Still time to make more memories - JP
When we met on Thursday, hours before the Proteas' match against the Springboks at Newlands, the man of the house was on the front patio, playing with the family dogs and enjoying being home again.
Inside, amongst the plaudits and trophies, and team jerseys, JP Duminy and his wife of five years, Sue, have erected a ‘cool wall’ of sorts, a montage of pictures that tell the life story of an odyssey that has gone from Strandfontein to all over the world, on the back of one of the most stylish, if not completely fulfilled, talents in South African cricket.
There is the house he grew up in, his beaming parents, various matches from different age-groups in different countries and, of course, a plethora of Proteas’ memories from on and off the field. He freely admits that he never assumed that game would take him this far.
“It’s been an amazing journey, one that has been truly humbling,” the 32-year-old smiled.
“What has made it even more special is that I have shared a lot of those memories with a group of guys that are like family.”
That group includes Vernon Philander, AB de Villiers, Hashim Amla and Faf du Plessis, boys who became men and fathers together, even as they were trekking around the world.
“There is a new dynamic in the team now. I think on our last trip to Australia, there were about 10 fathers in the squad,” he mused.
On that trip, away from the nappies, the early wake-up calls and the bedtime stories, Duminy wrote another chapter into his love story with Australia. He has often been criticised for not having the record that backs up his extraordinary natural talent, but he does love being in Australia.
“I don’t know how to explain it, but they just seem to bring out the best in me.”
His average in Australia very nearly doubles his paltry career Test average that sits at a touch over 33, which remains one of cricket’s great mysteries. Australians again purred at the magnificence of his off-side play, the certainty of his foot movement, and the effortless grace of his driving.

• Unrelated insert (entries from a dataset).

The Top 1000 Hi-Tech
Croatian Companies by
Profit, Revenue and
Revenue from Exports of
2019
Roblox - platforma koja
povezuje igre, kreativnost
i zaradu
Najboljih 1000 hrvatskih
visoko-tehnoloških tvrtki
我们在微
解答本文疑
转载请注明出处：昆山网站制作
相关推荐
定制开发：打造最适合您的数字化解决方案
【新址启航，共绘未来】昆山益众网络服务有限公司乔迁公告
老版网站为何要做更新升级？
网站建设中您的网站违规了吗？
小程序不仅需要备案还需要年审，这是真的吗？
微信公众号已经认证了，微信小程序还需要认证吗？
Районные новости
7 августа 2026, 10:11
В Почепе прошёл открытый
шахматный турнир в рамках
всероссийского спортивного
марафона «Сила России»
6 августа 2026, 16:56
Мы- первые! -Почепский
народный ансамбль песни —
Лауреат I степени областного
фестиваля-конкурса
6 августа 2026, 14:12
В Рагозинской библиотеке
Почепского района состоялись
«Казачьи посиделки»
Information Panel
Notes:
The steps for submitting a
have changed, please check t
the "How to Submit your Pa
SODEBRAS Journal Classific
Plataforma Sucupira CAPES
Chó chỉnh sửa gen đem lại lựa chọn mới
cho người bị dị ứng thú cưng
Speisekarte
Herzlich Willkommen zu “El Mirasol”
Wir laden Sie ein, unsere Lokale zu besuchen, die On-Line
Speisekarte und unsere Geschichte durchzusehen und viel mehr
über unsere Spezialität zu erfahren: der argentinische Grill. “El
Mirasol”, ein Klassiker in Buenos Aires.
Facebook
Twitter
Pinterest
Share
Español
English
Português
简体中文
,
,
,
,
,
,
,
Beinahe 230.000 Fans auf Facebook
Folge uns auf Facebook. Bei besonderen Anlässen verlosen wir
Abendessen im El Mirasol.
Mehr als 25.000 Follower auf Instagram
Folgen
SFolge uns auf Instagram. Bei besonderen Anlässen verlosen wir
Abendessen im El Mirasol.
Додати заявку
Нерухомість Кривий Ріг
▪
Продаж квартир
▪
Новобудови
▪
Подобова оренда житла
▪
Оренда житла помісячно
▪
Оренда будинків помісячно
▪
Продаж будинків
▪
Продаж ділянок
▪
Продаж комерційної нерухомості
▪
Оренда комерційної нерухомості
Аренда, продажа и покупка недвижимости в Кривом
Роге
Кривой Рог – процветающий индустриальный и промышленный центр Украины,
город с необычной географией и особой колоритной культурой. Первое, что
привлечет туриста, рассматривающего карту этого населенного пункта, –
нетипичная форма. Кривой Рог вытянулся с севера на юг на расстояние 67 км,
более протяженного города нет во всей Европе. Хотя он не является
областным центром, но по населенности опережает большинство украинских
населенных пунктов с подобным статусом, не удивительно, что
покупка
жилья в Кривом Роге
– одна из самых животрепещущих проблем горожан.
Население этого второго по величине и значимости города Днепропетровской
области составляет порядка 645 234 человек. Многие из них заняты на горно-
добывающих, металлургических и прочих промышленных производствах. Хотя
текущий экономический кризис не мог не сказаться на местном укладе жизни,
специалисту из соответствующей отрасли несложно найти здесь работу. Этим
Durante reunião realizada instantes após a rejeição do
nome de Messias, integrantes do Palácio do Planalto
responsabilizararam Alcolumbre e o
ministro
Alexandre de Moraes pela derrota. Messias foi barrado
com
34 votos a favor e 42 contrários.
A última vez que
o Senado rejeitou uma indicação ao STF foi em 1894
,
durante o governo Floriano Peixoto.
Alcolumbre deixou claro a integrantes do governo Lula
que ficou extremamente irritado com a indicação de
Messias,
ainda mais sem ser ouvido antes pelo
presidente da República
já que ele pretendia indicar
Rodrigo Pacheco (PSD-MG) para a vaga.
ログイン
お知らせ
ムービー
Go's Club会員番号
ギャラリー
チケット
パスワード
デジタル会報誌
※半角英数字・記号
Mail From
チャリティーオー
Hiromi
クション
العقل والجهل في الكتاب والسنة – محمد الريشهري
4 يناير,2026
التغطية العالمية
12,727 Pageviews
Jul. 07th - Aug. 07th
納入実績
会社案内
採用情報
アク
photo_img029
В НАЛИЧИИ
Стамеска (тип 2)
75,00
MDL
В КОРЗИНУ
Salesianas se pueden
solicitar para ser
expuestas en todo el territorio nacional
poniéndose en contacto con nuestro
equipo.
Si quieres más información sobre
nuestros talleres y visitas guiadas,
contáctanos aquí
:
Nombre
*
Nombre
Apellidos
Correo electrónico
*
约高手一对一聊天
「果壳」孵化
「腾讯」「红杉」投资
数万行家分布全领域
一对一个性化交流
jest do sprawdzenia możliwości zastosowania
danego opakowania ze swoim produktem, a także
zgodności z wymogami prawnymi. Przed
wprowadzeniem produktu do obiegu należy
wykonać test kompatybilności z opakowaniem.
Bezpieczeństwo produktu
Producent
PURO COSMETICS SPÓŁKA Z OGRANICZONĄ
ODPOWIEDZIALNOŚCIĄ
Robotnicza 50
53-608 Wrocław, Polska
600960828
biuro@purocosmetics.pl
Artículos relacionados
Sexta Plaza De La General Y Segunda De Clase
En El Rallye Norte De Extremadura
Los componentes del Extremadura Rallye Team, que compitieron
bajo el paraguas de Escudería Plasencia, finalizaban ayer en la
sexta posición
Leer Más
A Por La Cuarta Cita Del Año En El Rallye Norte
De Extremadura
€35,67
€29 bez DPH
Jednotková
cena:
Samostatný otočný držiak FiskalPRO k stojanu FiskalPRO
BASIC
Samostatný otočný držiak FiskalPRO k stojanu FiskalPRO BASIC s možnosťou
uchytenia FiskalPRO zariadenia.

The manner in which he added a priceless 141 in Perth, to the 166 of Melbourne eight years ago, was a reminder of what he can do on his day, a mixture of doughtiness and delight, just the man that South Africa requires in its middle-order.
“I missed the 2012 trip due to injury, so to be a part of this third series victory was very special. It’s not an easy place to go, and to have won three times in a row as a team is something that we cherish.”
Duminy, as one of the senior players in the South African dressing-room, also pointed out that they have learnt to cherish the moments that they still have together. Barely a year ago, when he was dropped from the Test side after a barren Indian excursion, he considered leaving the Test arena as it was; a desert of a run graph, save for a few, magnificent Manhattan buildings.
In Australia, he reminded the world that he still possesses all the skills, as well as the substance to go with the style. He wants more of it, too, given that the end of his storied journey is closer than the beginning.
“I think we still have a lot to accomplish as a side, and we have had a good year. Beating Australia in the Tests was a special effort, but so was beating them 5-0 in the one-dayers. Our coaching team challenged us to go for 5-0, because no team has gone there before.
“In a series that long, you probably expect to lose one or two, but once we could see the potential of a whitewash in front of us, we really focused on finishing the job.”
That dose of confidence spilled over to the Test series, and there is already talk that South Africa will again be in the running for the ICC Champions Trophy next year.
“There is a lot of cricket to be played before then, so we are not getting ahead of ourselves. We host Sri Lanka now, and then go to New Zealand, and they are both contenders at every ICC tournament,” Duminy warned.
“If we can build on the Australian victories, and then win against those teams, we will go into that tournament with a lot of confidence. I think that our mental approach has changed, and we were very honest with ourselves as a squad after 2015. We had a good chat before the New Zealand series, and we are in a much better space as a team,” he noted.
That space has seen then rebuild their reputation after a torrid 2015/16 campaign, which saw them lose their number one Test ranking, as well as a home series to England. Now, with some fresh wind in their sails, they are ready to go again.
For Duminy, the final chapter of his career also holds the potential opportunity to redress some matters on his cricket CV. He has started the JP21 Foundation, which gives back to the game that has given him so much. He will become increasingly more hands-on once he is done playing, but that aspect is not done just yet.
His Test average needs to nudge up towards 40, for a start, and to be part of a team that regains its number one Test status would be significant, too. But, as he and the rest of the Proteas’ squad know, a major trophy is one thing that is still expected from them.
After all, within the confines of a warm family home in Plattekloof, there is a cool wall still accepting submissions of national importance.